The federal opposition says it would not oppose a package of superannuation reforms that would mean younger funds members would have to opt-in for life insurance but has been pushing the government behind the scenes to take a “more nuanced approach”.
Shadow treasurer Chris Bowen told Investment Magazine last week he had contacted the government over his concerns that a “one-size-fits-all approach”, in which Australians aged under 25 and working in dangerous occupations no longer get automatic insurance could have “unintended consequences”.
“It might make sense if you’re a retail worker, you know perhaps, say, a young woman working in a pharmacy casually without a big balance and you’re unlikely to need life insurance any time soon,” Bowen said. “But if you’re a 24-year-old working 40 storeys up on scaffolding and you’ve got two kids, which is not unreasonable or an uncommon thing, you might want that life insurance and you might need that life insurance even if you don’t think about it.”
The “Protecting Your Super” bill is set to be debated in the Senate on Tuesday, and it is hoped its passing will prevent MySuper members’ account balances being whittled away due to unneeded life insurance.
The package of reforms, if enacted, would cap certain fees for low-balance accounts, ban exit fees on all accounts and require that insurance be provided on an opt-in basis only for members with balances below $6000 or accounts without a contribution for 13 months or longer, and for new members who are under 25.
It was the life-insurance reforms, in particular making insurance opt-in for under 25s, that troubled AustralianSuper, consumer group Choice, life-insurance giants AIA and TAL, and others. Some of the groups requested carve-outs from the bill, which was referred to the Senate Economics Legislation Committee for review at the end of June.
Today, Fairfax reported that Assistant Treasurer Stuart Robert would allow younger workers employed in risky industries to continue to have to opt out of their group insurance policies, as a way to appease the opposition and concerned cross-benchers. This was foreshadowed last week, when Robert said at a Financial Services Council event that there could be some “wiggle room” on coverage for those working in high-risk industries such as construction.
“There might be wiggle room [in higher-risk occupations],” he said. “I think there is an argument that is worth considering, particularly for people who go in very young in terms of apprenticeships.”
Robert said he needed “eight or nine” independent votes to ensure the bill would get through the Senate.
Bowen said he “understood what the government was trying to achieve” and was “sympathetic to that intent, but I think there are unintended consequences”.
“If a fund has been lazy and just has insurance in there, it’s not a particularly great deal for the members,” he said.
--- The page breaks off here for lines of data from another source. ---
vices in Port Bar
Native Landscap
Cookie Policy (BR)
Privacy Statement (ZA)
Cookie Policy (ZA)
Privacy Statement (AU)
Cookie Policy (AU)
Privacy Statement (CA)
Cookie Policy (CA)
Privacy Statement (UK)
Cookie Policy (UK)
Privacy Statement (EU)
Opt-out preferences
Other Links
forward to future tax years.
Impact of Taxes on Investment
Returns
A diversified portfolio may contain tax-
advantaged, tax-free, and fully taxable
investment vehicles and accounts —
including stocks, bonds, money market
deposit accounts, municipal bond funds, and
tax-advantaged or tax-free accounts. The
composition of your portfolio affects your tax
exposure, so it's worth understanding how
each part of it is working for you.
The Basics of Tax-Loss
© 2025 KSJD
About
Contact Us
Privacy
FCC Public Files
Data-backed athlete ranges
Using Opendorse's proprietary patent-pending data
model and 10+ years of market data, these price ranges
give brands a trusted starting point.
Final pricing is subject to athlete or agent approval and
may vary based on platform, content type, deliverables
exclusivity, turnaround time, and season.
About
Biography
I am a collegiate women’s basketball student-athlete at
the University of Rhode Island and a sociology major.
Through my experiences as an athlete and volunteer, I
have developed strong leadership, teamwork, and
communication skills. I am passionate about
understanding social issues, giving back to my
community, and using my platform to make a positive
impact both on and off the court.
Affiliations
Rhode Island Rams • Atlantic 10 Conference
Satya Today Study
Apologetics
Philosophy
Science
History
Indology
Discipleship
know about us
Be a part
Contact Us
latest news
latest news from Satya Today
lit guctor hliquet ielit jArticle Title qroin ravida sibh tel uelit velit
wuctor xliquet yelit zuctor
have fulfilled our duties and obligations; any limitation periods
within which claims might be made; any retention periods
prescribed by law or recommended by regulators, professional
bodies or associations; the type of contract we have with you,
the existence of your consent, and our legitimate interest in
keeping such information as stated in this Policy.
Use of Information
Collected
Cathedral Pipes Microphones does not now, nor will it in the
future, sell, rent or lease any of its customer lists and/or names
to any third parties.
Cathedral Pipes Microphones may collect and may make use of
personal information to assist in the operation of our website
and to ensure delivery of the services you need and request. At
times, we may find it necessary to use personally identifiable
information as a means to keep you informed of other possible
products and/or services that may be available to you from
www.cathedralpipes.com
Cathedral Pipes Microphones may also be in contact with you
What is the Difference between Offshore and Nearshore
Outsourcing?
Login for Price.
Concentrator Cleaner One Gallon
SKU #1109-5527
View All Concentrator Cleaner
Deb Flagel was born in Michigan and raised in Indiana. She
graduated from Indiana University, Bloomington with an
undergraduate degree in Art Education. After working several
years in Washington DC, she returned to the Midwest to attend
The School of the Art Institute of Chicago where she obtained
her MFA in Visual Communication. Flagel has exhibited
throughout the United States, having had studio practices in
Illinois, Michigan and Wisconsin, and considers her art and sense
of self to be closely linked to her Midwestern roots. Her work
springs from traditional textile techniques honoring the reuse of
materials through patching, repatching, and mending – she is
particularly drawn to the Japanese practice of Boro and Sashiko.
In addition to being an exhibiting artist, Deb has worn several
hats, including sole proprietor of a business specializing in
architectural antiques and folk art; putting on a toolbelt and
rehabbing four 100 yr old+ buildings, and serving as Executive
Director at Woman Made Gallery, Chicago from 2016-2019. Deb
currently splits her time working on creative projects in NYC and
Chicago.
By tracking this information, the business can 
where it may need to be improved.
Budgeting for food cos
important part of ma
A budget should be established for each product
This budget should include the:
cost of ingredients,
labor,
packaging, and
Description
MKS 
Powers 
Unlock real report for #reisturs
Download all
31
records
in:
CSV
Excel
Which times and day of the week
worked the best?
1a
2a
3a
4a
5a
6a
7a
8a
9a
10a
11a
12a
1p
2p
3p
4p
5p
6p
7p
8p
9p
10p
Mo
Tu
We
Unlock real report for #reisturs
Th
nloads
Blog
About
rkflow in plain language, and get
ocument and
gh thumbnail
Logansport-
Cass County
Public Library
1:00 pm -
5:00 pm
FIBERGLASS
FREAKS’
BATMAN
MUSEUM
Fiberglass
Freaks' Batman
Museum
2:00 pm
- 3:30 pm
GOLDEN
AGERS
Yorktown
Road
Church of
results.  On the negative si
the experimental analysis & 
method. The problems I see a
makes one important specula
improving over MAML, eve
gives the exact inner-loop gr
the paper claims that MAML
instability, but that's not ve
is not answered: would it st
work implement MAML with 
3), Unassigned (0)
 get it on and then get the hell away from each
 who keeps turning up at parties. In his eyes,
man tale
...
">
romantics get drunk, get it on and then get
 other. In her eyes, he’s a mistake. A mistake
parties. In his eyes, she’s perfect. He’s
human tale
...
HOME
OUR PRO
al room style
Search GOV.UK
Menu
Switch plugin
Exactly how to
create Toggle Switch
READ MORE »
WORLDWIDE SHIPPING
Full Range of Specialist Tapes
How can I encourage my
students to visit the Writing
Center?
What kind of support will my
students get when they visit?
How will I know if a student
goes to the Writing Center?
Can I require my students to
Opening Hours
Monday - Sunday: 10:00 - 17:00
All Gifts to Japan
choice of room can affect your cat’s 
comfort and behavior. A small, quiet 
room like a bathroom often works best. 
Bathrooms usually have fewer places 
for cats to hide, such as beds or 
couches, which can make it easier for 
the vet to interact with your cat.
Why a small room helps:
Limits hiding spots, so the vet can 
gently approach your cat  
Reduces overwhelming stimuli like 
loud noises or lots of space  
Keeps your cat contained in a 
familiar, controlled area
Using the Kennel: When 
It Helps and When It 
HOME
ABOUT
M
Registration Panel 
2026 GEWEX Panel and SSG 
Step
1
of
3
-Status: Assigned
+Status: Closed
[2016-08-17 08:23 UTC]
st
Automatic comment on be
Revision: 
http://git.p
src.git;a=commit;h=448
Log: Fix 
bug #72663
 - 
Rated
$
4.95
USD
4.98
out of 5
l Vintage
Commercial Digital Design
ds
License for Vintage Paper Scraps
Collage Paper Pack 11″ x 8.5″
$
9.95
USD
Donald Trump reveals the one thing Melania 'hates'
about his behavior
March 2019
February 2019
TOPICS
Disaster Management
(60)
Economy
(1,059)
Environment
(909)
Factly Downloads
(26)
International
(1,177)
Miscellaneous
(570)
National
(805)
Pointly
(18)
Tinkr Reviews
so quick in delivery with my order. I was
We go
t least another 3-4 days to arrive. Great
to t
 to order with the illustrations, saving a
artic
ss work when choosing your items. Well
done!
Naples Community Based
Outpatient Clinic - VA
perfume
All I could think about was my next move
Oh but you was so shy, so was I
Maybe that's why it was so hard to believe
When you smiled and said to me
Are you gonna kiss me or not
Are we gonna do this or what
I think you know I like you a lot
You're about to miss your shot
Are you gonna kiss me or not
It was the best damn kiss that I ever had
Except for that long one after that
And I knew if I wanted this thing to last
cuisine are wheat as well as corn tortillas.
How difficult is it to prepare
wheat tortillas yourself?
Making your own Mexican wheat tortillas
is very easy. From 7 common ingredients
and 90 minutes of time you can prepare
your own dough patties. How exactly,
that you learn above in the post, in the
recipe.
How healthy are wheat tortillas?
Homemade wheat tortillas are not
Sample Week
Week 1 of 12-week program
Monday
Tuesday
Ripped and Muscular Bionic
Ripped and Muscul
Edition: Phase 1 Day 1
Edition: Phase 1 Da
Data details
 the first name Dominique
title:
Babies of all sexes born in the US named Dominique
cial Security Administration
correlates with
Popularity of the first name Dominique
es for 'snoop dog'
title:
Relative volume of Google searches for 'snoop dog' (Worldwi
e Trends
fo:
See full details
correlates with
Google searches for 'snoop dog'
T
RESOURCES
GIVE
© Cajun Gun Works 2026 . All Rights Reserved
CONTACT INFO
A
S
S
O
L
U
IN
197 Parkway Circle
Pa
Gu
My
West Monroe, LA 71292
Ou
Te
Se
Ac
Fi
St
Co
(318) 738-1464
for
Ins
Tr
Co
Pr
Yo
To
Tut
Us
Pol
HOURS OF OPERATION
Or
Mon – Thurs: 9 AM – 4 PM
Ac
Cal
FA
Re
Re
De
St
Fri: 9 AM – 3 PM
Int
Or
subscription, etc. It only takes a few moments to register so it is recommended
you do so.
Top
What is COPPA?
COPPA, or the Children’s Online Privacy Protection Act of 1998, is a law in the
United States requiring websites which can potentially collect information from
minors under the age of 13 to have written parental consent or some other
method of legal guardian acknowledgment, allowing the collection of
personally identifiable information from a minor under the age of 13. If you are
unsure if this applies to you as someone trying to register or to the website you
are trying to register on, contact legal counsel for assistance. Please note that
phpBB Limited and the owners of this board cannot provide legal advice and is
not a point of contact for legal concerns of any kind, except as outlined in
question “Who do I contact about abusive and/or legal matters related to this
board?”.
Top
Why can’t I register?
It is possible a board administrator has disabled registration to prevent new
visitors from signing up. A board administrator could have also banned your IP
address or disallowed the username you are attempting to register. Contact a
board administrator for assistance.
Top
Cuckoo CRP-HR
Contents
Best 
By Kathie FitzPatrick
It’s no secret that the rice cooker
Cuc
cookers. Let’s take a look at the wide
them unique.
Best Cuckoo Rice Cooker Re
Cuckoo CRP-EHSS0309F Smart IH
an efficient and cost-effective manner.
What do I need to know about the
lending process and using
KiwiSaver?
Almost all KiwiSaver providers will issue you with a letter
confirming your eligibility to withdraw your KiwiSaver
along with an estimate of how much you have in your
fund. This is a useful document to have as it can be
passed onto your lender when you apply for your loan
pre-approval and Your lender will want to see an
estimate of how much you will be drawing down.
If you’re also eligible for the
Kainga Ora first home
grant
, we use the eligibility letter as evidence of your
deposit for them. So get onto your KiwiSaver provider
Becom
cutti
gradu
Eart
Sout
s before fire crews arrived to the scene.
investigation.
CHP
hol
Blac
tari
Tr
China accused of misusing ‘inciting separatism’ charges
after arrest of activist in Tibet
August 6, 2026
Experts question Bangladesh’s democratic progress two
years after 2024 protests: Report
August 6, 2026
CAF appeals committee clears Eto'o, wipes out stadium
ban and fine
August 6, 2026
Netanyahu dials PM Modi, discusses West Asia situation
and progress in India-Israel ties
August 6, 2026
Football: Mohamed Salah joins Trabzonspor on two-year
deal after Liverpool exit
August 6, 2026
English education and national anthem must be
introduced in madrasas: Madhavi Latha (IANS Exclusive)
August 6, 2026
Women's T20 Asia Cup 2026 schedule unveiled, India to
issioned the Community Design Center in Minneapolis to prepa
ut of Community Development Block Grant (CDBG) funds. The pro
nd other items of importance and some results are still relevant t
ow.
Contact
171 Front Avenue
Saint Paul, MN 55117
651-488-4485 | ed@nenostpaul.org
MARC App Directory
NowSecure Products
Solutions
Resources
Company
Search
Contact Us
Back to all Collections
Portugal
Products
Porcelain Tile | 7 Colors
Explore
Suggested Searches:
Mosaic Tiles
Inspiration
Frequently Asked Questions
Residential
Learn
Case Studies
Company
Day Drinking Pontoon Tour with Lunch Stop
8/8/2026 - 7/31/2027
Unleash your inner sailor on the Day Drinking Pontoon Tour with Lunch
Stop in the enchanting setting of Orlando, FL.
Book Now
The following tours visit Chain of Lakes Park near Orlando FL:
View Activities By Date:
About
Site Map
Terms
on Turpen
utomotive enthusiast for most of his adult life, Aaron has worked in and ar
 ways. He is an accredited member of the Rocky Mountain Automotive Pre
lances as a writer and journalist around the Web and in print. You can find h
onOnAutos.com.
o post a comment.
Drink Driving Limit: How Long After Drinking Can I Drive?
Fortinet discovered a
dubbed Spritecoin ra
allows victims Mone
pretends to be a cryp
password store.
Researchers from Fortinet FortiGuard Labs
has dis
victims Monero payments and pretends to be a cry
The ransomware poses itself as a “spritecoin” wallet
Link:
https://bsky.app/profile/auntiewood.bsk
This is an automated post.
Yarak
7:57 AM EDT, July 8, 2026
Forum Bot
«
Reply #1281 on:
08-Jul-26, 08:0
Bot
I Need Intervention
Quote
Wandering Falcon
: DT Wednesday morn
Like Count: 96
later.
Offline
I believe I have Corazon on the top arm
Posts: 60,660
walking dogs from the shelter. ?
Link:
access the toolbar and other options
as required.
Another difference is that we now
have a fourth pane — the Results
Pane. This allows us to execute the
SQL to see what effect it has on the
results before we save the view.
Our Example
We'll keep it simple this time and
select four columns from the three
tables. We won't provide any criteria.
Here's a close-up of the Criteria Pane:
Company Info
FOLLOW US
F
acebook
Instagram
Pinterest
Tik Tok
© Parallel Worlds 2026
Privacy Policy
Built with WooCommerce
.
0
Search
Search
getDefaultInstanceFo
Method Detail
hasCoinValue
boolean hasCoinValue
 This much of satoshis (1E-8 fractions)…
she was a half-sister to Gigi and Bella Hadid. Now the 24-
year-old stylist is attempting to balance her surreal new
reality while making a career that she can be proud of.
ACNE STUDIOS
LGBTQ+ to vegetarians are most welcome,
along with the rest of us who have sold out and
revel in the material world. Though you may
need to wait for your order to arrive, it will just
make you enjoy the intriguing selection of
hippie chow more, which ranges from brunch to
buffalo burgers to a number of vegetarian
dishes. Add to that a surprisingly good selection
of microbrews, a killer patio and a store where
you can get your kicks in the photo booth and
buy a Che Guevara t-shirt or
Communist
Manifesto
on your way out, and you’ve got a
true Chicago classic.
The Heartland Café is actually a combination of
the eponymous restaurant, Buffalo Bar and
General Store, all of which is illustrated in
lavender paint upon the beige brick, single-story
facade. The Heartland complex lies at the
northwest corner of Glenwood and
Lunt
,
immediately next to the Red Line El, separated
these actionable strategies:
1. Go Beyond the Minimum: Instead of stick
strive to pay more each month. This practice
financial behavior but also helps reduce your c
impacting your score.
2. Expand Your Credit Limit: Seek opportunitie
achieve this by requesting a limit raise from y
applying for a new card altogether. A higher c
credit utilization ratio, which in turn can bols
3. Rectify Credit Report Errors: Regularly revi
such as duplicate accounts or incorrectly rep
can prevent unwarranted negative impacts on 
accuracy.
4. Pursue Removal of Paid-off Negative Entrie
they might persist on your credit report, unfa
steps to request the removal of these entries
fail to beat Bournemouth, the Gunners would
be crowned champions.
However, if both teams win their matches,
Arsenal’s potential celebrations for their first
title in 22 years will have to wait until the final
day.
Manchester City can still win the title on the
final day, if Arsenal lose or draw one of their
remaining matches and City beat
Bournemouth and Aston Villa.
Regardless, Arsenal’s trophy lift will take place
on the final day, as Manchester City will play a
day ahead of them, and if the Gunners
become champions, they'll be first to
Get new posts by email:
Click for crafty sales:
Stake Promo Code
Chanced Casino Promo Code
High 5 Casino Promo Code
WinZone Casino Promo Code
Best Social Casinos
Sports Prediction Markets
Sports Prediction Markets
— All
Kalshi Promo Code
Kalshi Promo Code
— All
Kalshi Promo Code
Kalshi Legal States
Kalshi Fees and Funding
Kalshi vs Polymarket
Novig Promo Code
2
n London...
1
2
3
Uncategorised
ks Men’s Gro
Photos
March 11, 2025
Why should the members be forced to have it? Because the funders use their purchasing power to get a really good deal for members and premiums that are pretty low with a good product. Do we really want to be forcing people out of that?
“And you could say, ‘Oh, well, they can opt-in’ but who’s going to at age 24? We all know the problems with engagement in super.”
Last month, Robert said it was his “hope and indeed prayer” that the super package, which would require restructures of key group insurance arrangements, would be “finalised by the end of November”.
AIA Australia chief executive Damien Mu said he was concerned that the “Protecting Your Super” package was going to be “rushed through”. He raised particular concerns about under-25s having to opt-in for cover.
“The consequences are not being debated or discussed, no one has answered the questions about where these Australians will go,” Mu said. “I never believe it’s too late and even if the legislation gets passed, it doesn’t mean we can’t continue to fight it. I would really caution the government to please think about the alternative propositions.”
Three other super bills will also be discussed tomorrow, including expanding the prudential regulator’s powers with regards to penalising fund trustees.